After all the acts were done and practically everyone had gotten up to shake their booty the headmistress said, “Now we will have a few words from Mr. Sky,” and she looked directly at Scott. That’s how we found out that Scott was Mr. Sky on the program. Scott, ever quick on his feet, rose to the occasion and gave one of the best speeches I’ve ever heard because he exactly expressed what was in our hearts. I remember the last part was something like, “Though our time here is short, the time spent with you here at Kamunjoma will remain in our hearts forever.” As corny as it sounds, it’s true.
After the performances and speeches we ate. Believe it or not, one goat, two chickens, some tomatoes and onions, and bucket loads of sheema – all bought for less than $20 – is more than enough to feed over 100 people, at least in Kamunjoma.
Zoe, The B2P country director, returned from her vacation in Italy and drove Candice out to Kamunjoma to manage the project for the week after we left. All the remaining materials needed to complete the bridge– 1500 feet of cable, rebar, more cement, gravel, wood (and more gloves!) – were delivered and Scott presented Washington with the heavily dog-eared bridge manual and his Leatherman, which is useful not only for opening canned corned beef when the aluminum key provided snaps off –as it inevitably will– but also for wiring rebar.
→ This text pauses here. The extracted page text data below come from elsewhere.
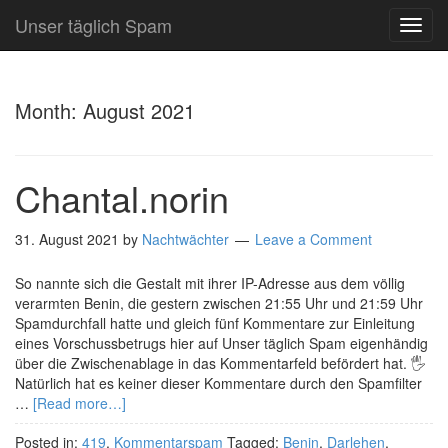
Unser täglich Spam
TOG
NAVI
Month:
August 2021
Chantal.norin
31. August 2021
by
Nachtwächter
Leave a Comment
So nannte sich die Gestalt mit ihrer IP-Adresse aus dem völlig
verarmten Benin, die gestern zwischen 21:55 Uhr und 21:59 Uhr
Spamdurchfall hatte und gleich fünf Kommentare zur Einleitung
eines Vorschussbetrugs hier auf Unser täglich Spam eigenhändig
über die Zwischenablage in das Kommentarfeld befördert hat. 🖐️
Natürlich hat es keiner dieser Kommentare durch den Spamfilter
…
[Read more…]
Posted in:
419
,
Kommentarspam
Tagged:
Benin
,
Darlehen
,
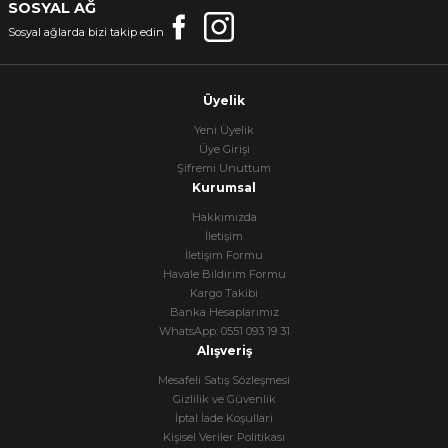
SOSYAL AĞ
Sosyal ağlarda bizi takip edin
Üyelik
Yeni Üyelik
Üye Girişi
Şifremi Unuttum
Kurumsal
Hakkımızda
İletişim
İletişim Formu
Havale Bildirim Formu
Kargo Takibi
Banka Hesaplarımız
WhatsApp: 0551 093 19 31
Alışveriş
Mesafeli Satış Sözleşmesi
Gizlilik ve Güvenlik
İptal İade Koşullari
Kişisel Veriler Politikası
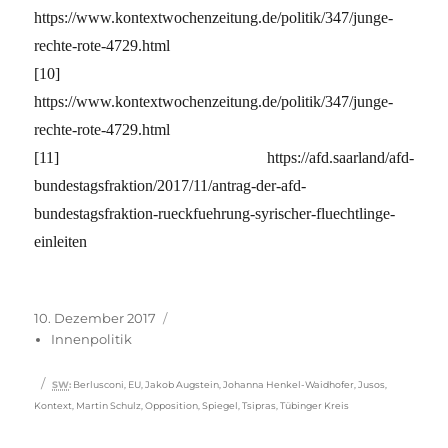
https://www.kontextwochenzeitung.de/politik/347/junge-
rechte-rote-4729.html
[10]
https://www.kontextwochenzeitung.de/politik/347/junge-
rechte-rote-4729.html
[11] https://afd.saarland/afd-
bundestagsfraktion/2017/11/antrag-der-afd-
bundestagsfraktion-rueckfuehrung-syrischer-fluechtlinge-
einleiten
Veröffentlicht
Kategorien
10. Dezember 2017
am
Innenpolitik
Schlagwörter
SW
:
Berlusconi
,
EU
,
Jakob Augstein
,
Johanna Henkel-Waidhofer
,
Jusos
,
Kontext
,
Martin Schulz
,
Opposition
,
Spiegel
,
Tsipras
,
Tübinger Kreis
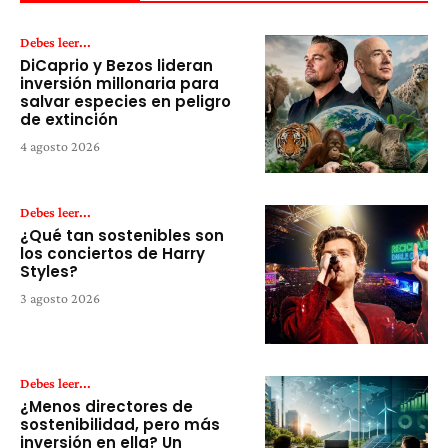
Debes leer...
DiCaprio y Bezos lideran
inversión millonaria para
salvar especies en peligro
de extinción
4 agosto 2026
Debes leer...
¿Qué tan sostenibles son
los conciertos de Harry
Styles?
3 agosto 2026
Debes leer...
¿Menos directores de
sostenibilidad, pero más
inversión en ella? Un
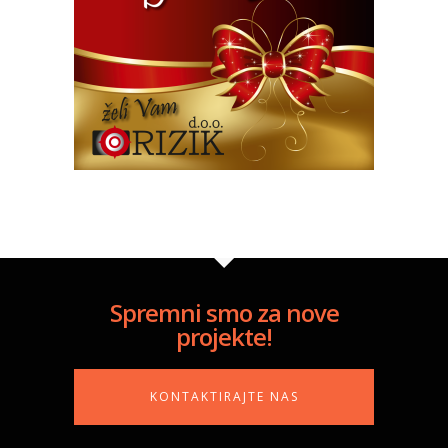
Spremni smo za nove
projekte!
KONTAKTIRAJTE NAS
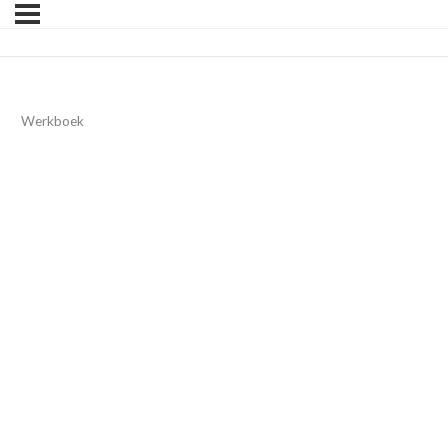
Werkboek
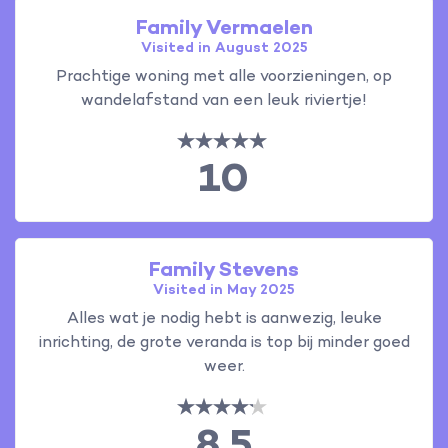
Family Vermaelen
Visited in August 2025
Prachtige woning met alle voorzieningen, op
wandelafstand van een leuk riviertje!
10
Family Stevens
Visited in May 2025
Alles wat je nodig hebt is aanwezig, leuke
inrichting, de grote veranda is top bij minder goed
weer.
8.5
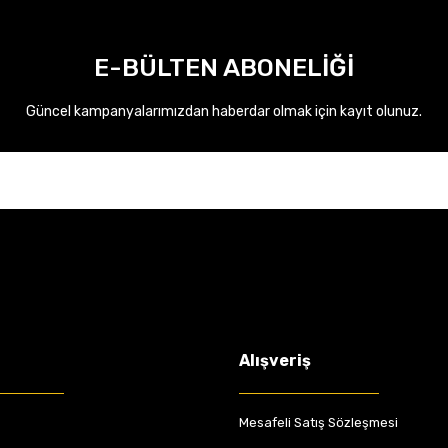
E-BÜLTEN ABONELİĞİ
Güncel kampanyalarımızdan haberdar olmak için kayıt olunuz.
Alışveriş
Mesafeli Satış Sözleşmesi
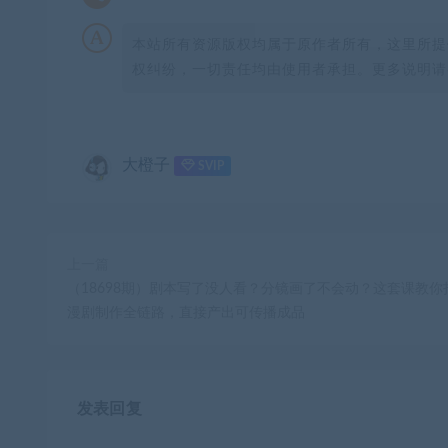
本站所有资源版权均属于原作者所有，这里所提
权纠纷，一切责任均由使用者承担。更多说明请参
大橙子
SVIP
上一篇
（18698期）剧本写了没人看？分镜画了不会动？这套课教你
漫剧制作全链路，直接产出可传播成品
发表回复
We spent two nights in the Copperbelt. It’s a long drive and the bridge there was having more than it’s share of challenges. Workers ran into solid bedrock within 24 inches of digging the second foundation hole so work had come to a standstill while Zoe was in Italy. It took some time to gather the workers and to track down the man who had the key to the latrine where the tools and cement were stored. After that we had to drive to town to buy sheema and tomatoes because the main concern was not who had the key but would they get lunch that day. I spent most of the time driving Zoe’s Toyota TRD (the pickup like the ones Keith Bramer and my nephew Colin have which Scott lusts after) back and forth from a pile of sand to the bridge site.
Our last two nights in Zambia were spent amongst hippo, lots of hippo, camped at Mukambi Lodge in Kafue National Park. We enjoyed sunrise over the Kafue River and watched lions roar. On a late afternoon game drive we came across a big herd of elephant, porcupines, civets, a bush baby and yet more hippo.
It has been an amazing five months. First hiking the Camino in Spain then two months spent transiting Africa through Egypt, Sudan, Ethiopia, Kenya and Tanzania. We got lots of exercise and met great people. Kamunjoma was best. There’s no place like home, that’s for sure. But Kamunjoma comes close.
Boots, Bedouins, and A Bridge signing off.